**EXERCISE REQUIREMENTS**:
Bring together copies of the lines in the data below that contain the word "major".

Recorded data

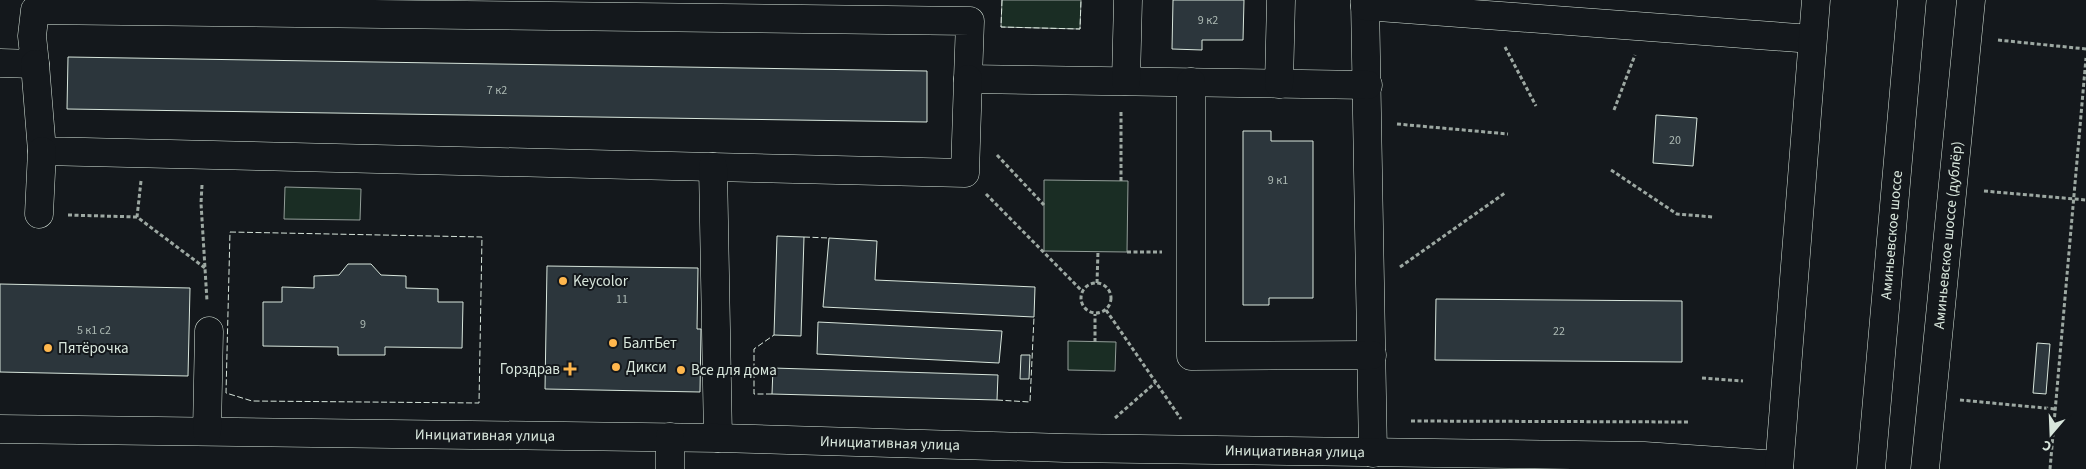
<svg xmlns="http://www.w3.org/2000/svg" width="2086" height="469" viewBox="0 0 2086 469" font-family="'Source Sans 3',sans-serif">
	<style>
		.green { fill: #1a2d24; stroke: #939e99 }
		.building { fill: #2c363c; stroke: #d8e6dc }
		.lines { fill: none; stroke-linecap: round; stroke-linejoin: round }
		.minor-casing { stroke: #d8e6dc; stroke-width: 29 }
		.major-casing { stroke: #d8e6dc; stroke-width: 29 }
		.path { stroke: #9da8a2; stroke-width: 3; stroke-dasharray: 4 2.5; stroke-linecap: butt }
		.minor { stroke: #14181c; stroke-width: 28 }
		.major { stroke: #14181c; stroke-width: 28 }
		.fence { stroke: #d8e6dc; stroke-width: 1; stroke-dasharray: 6 2.5; stroke-linecap: butt }
		.poi-dot { fill: #ffb74d; stroke: #14181c; stroke-width: 2 }
		.labels { text-anchor: middle; dominant-baseline: central; stroke-width: 4; stroke-linejoin: round; paint-order: stroke }
		.number-label { font-size: 12px; fill: #adbab4 }
		.street-label { font-size: 15px; fill: #d8e6dc; stroke: #14181c }
		.poi-label { font-size: 15px; fill: #d8e6dc; stroke: #14181c; text-anchor: start }
	</style>
	<rect width="100%" height="100%" fill="#14181c"/>
	<g class="green">
		<path d="M1002,0H1081L1080,29L1001,27Z"/>
		<path d="M1044,180L1128,181L1127,252L1044,251Z"/>
		<path d="M285,187L361,189L360,220L284,219Z"/>
		<path d="M1068,341L1116,342L1115,371L1068,370Z"/>
	</g>
	<g class="building">
		<path d="M1173,0H1244L1243,40H1202V50L1172,49Z"/>
		<path d="M68,57L927,71V122L67,109Z"/>
		<path d="M1656,115L1697,118L1693,166L1653,163Z"/>
		<path d="M1243,131H1271V141H1313V298H1269V305H1243Z"/>
		<path d="M777,236L804,237L801,336L774,335Z"/>
		<path d="M829,238L877,241L875,280L1035,287L1034,317L823,307Z"/>
		<path d="M348,264H371L381,275L406,276V288L438,289V302H463L462,348L385,347V355H338V347L263,346V302H282V287L314,288V276L339,275Z"/>
		<path d="M547,266L698,268L697,329H701L700,392L545,389Z"/>
		<path d="M0,284L190,288L188,376L0,372Z"/>
		<path d="M1436,299L1682,301V362L1435,360Z"/>
		<path d="M818,322L1002,331L999,363L817,354Z"/>
		<path d="M2037,343L2050,344L2046,394L2033,393Z"/>
		<path d="M1021,355H1030L1029,379H1020Z"/>
		<path d="M773,368L998,375L997,400L772,394Z"/>
	</g>
	<g class="lines">
		<g class="minor-casing">
			<g id="minor">
				<path d="M1365,0L1373,453"/>
				<path d="M1365,6L1812,39"/>
				<path d="M0,63L35,64L32,36L35,10L970,21L968,79L1368,85"/>
				<path d="M35,64L42,151L965,173L968,79"/>
				<path d="M1126,81L1128,0"/>
				<path d="M1191,82V356L1372,355"/>
				<path d="M1279,84L1281,0"/>
				<path d="M713,167L718,438"/>
				<path d="M39,214L42,151"/>
				<path id="s1" d="M0,429L718,438L1065,448L1644,456L1779,465"/>
				<path d="M207,431L209,331"/>
				<path d="M670,437V469"/>
				<path id="s2" d="M1925,469L1971,0"/>
			</g>
		</g>
		<g class="major-casing">
			<g id="major">
				<path d="M1779,469L1816,0"/>
				<path id="s3" d="M1871,469L1912,0"/>
			</g>
		</g>
		<g class="path">
			<path d="M1998,40L2086,49"/>
			<path d="M1505,47L1536,106"/>
			<path d="M1614,110L1635,55"/>
			<path d="M1397,124L1508,134"/>
			<path d="M997,155L1044,205"/>
			<path d="M1611,170L1677,214L1713,217"/>
			<path d="M141,181L137,217L205,268"/>
			<path d="M1121,181V111"/>
			<path d="M202,185L201,203L207,301"/>
			<path d="M1984,191L2086,200"/>
			<path d="M986,194L1082,291"/>
			<path d="M68,215L137,217"/>
			<path d="M1127,252H1162"/>
			<path d="M1400,267L1505,193"/>
			<circle cx="1096" cy="298" r="15"/>
			<path d="M1097,283L1098,251"/>
			<path d="M1106,310L1181,419"/>
			<path d="M1095,342V314"/>
			<path d="M1702,378L1743,381"/>
			<path d="M1960,400L2055,409"/>
			<path d="M1115,418L1155,383"/>
			<path d="M1411,421L1689,422"/>
			<path d="M2050,469L2086,58"/>
		</g>
		<use href="#minor" class="minor"/>
		<use href="#major" class="major"/>
		<g class="fence">
			<path d="M1002,0L1001,27L1080,29L1081,0"/>
			<path d="M230,232L482,237L479,403L252,401L226,393Z"/>
			<path d="M804,237L829,238"/>
			<path d="M772,394H754V349L774,335"/>
			<path d="M997,400L1030,402L1034,317"/>
		</g>
	</g>
	<g class="poi-dot">
		<circle cx="563" cy="281" r="5"/>
		<circle cx="613" cy="343" r="5"/>
		<circle cx="48" cy="348" r="5"/>
		<circle cx="616" cy="367" r="5"/>
		<path d="M567.5 361.5h5v5h5v5h-5v5h-5v-5h-5v-5h5z"/>
		<circle cx="681" cy="370" r="5"/>
	</g>
	<g class="labels">
		<g class="number-label">
			<text x="1208" y="20">9 к2</text>
			<text x="497" y="90">7 к2</text>
			<text x="1675" y="140">20</text>
			<text x="1278" y="180">9 к1</text>
			<text x="622" y="299">11</text>
			<text x="363" y="324">9</text>
			<text x="94" y="330">5 к1 с2</text>
			<text x="1559" y="331">22</text>
		</g>
		<g class="street-label">
			<text stroke="none"><textPath href="#s3" startOffset="235">Аминьевское шоссе</textPath></text>
			<text stroke="none"><textPath href="#s2" startOffset="235">Аминьевское шоссе (дублёр)</textPath></text>
			<text stroke="none"><textPath href="#s1" startOffset="485">Инициативная улица</textPath></text>
			<text stroke="none"><textPath href="#s1" startOffset="890">Инициативная улица</textPath></text>
			<text stroke="none"><textPath href="#s1" startOffset="1295">Инициативная улица</textPath></text>
		</g>
		<g class="poi-label">
			<text x="573" y="281">Keycolor</text>
			<text x="623" y="343">БалтБет</text>
			<text x="58" y="348">Пятёрочка</text>
			<text x="626" y="367">Дикси</text>
			<text x="560" y="369" text-anchor="end">Горздрав</text>
			<text x="691" y="370">Все для дома</text>
		</g>
	</g>
	<g transform="translate(2051 434) rotate(199)" stroke="#14181c" stroke-width="4" paint-order="stroke">
	<path d="M0-4L9 19L0 12L-9 19Z" fill="#d8e6dc"/>
	<text y="-8" font-size="14" font-weight="bold" text-anchor="middle" fill="#d8e6dc">С</text>
	</g>
</svg>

**ANSWER SECTION**:
		.major-casing { stroke: #d8e6dc; stroke-width: 29 }
		.major { stroke: #14181c; stroke-width: 28 }
		<g class="major-casing">
			<g id="major">
		<use href="#major" class="major"/>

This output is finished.